▶
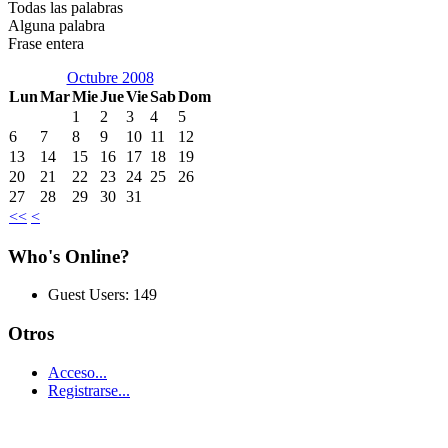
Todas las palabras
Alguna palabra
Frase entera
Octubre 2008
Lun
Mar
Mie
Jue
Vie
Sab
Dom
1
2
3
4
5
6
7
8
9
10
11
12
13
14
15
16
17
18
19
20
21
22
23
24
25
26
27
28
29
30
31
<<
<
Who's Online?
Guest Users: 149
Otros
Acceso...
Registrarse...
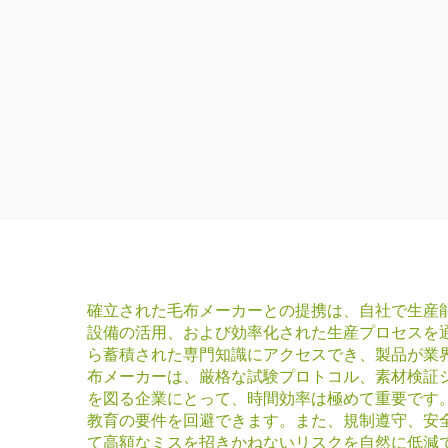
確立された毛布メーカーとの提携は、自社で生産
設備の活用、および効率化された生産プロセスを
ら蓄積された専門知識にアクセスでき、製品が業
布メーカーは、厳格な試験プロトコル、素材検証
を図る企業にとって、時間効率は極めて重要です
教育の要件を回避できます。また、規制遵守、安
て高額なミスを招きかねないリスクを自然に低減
◀
▶
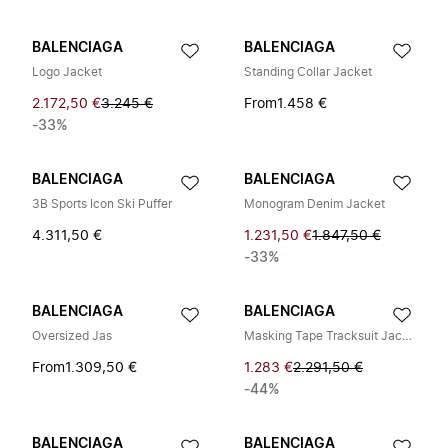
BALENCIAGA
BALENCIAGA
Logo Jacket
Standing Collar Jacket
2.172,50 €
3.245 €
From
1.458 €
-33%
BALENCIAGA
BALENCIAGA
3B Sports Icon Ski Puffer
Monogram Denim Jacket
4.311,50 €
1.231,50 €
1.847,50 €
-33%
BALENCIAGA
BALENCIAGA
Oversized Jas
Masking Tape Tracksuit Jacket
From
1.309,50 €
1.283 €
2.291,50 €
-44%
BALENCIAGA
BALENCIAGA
◀
Copy the lines from the entries above word for word, starting at the line that contains "Todas las palabras" and ending at the line that contains "Registrarse...", including both of those lines.

OUTPUT FOR THIS EXERCISE:
Todas las palabras
Alguna palabra
Frase entera
Octubre 2008
Lun
Mar
Mie
Jue
Vie
Sab
Dom
1
2
3
4
5
6
7
8
9
10
11
12
13
14
15
16
17
18
19
20
21
22
23
24
25
26
27
28
29
30
31
<<
<
Who's Online?
Guest Users: 149
Otros
Acceso...
Registrarse...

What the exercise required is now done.